A principal ação será o bloqueio de recursos dessas bets, com posterior envio dos valores ao Fundo Nacional de Segurança Pública, sempre dentro do devido processo legal, informa o G1.

Um mercado enorme e difícil de controlar
O próprio governo admite que o cenário é maior do que o esperado. Segundo Wellington César Lima e Silva, ministro da Justiça e Segurança Pública, o peso das apostas ilegais já rivaliza com o mercado regular.
Estamos falando de que as bets ilegais representam algo entre 41% e 51% das plataformas que operam na legalidade.
Wellington César Lima e Silva, ministro da Justiça e Segurança Pública, ao G1.
O dado ajuda a dimensionar o problema. Mais de 40 mil sites já foram bloqueados, mas o fluxo continua alto, com milhões de brasileiros ainda acessando essas plataformas.
No entendimento do governo, esse ambiente mais descentralizado facilita a ação de organizações criminosas, que acabam encontrando formas de circular dinheiro com menos barreiras e fiscalização mais difícil.

O caminho do bloqueio das bets e o papel dos bancos
A nova estratégia mira diretamente o dinheiro dessas operações. A lógica é agir cedo, assim que surgirem indícios de irregularidade.
Tudo começa com a identificação feita pela Secretaria de Prêmios e Apostas, do Ministério da Fazenda. Em seguida, as instituições financeiras são acionadas para interromper a movimentação de valores ligados às bets suspeitas.
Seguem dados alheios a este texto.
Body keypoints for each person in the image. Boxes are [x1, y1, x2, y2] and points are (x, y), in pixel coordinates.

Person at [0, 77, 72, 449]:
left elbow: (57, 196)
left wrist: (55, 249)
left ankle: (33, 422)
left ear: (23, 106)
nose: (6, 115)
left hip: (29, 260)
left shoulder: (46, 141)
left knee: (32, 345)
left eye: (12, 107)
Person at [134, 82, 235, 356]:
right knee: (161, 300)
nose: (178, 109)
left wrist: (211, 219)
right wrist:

- Comunicação direta com bancos e fintechs
- Congelamento preventivo de contas suspeitas
- Abertura de processo administrativo
- Garantia de defesa aos investigados
- Possível ação judicial para confisco dos valores
Se a irregularidade for confirmada, os recursos podem ser destinados ao Fundo Nacional de Segurança Pública.
Os bancos também entram nesse circuito de fiscalização. A partir de agora, instituições que movimentarem recursos ligados a apostas ilegais podem ser responsabilizadas, o que pressiona o sistema financeiro a reforçar o monitoramento dessas operações.
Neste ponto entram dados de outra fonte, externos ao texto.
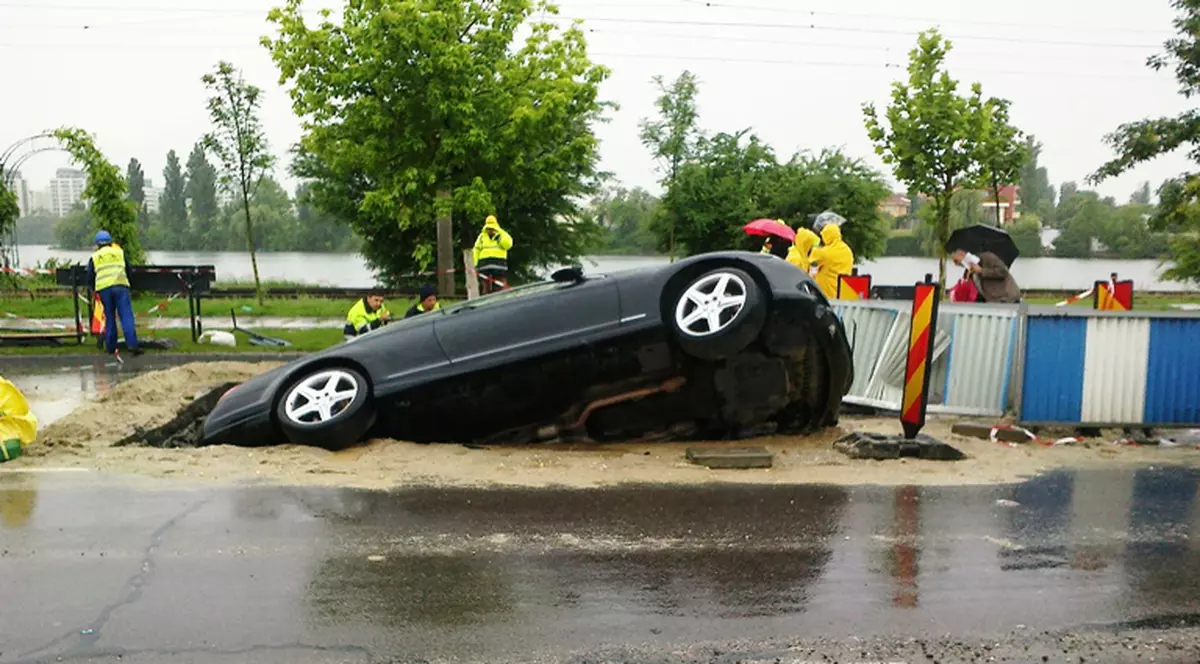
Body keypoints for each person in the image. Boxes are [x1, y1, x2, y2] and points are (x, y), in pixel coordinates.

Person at [86, 230, 142, 357]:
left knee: (109, 317)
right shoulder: (119, 252)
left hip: (104, 289)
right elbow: (129, 269)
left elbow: (90, 276)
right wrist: (130, 283)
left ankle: (111, 346)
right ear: (110, 242)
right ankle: (132, 345)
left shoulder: (95, 257)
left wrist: (93, 288)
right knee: (126, 316)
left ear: (97, 244)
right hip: (121, 286)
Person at [950, 248, 1022, 303]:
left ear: (963, 254)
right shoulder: (969, 270)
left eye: (956, 261)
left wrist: (982, 270)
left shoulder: (988, 257)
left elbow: (1003, 272)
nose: (956, 264)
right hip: (992, 301)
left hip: (1007, 298)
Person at [808, 222, 854, 299]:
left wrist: (815, 249)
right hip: (843, 293)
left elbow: (810, 265)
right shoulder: (847, 250)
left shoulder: (823, 252)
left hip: (826, 293)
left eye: (824, 236)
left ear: (828, 236)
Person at [473, 214, 514, 294]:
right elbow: (476, 249)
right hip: (484, 266)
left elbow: (508, 245)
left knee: (500, 288)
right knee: (485, 289)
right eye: (488, 228)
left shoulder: (502, 234)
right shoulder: (481, 237)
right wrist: (475, 263)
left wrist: (499, 238)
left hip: (499, 266)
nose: (490, 230)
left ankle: (500, 300)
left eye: (491, 228)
Influenciadores sob pressão e impacto tributário
Outro ponto que ganhou destaque no anúncio foi o papel dos influenciadores digitais. A Receita Federal deixou claro que a divulgação dessas plataformas pode gerar cobrança de impostos.
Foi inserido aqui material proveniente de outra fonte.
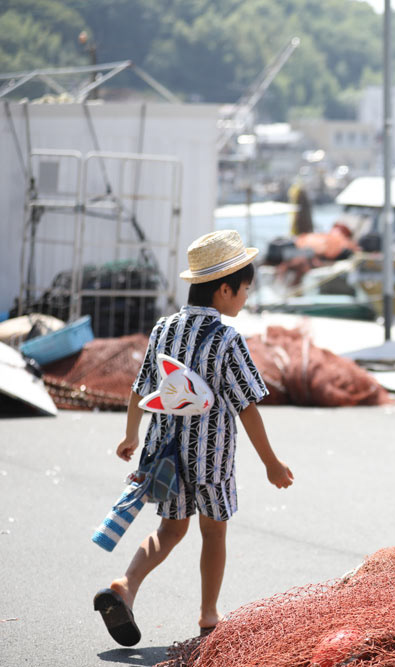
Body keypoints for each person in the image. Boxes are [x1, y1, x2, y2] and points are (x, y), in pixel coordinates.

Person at [93, 229, 294, 646]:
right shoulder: (227, 339)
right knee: (214, 531)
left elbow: (139, 388)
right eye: (243, 291)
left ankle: (125, 585)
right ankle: (208, 614)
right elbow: (247, 406)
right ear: (224, 289)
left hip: (164, 451)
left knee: (170, 529)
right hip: (210, 457)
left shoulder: (163, 329)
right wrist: (271, 462)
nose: (244, 299)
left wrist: (131, 435)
“Se o influenciador está ganhando dinheiro com uma bet ilegal, ele terá de pagar Imposto de Renda sobre esse rendimento.”
Na prática, isso significa que a renda obtida com esse tipo de publicidade não passa despercebida pelo Fisco e pode ser tributada normalmente, incluindo Imposto de Renda e contribuições como PIS e Cofins.
O objetivo é reduzir o espaço de divulgação dessas plataformas nas redes sociais, onde boa parte do crescimento recente ocorreu.
O conjunto de medidas coloca o foco no dinheiro que sustenta as apostas ilegais. A aposta do governo é que, ao apertar o cerco financeiro e atingir tanto operadores quanto intermediários, o espaço desse mercado paralelo diminua de forma mais rápida e efetiva no país.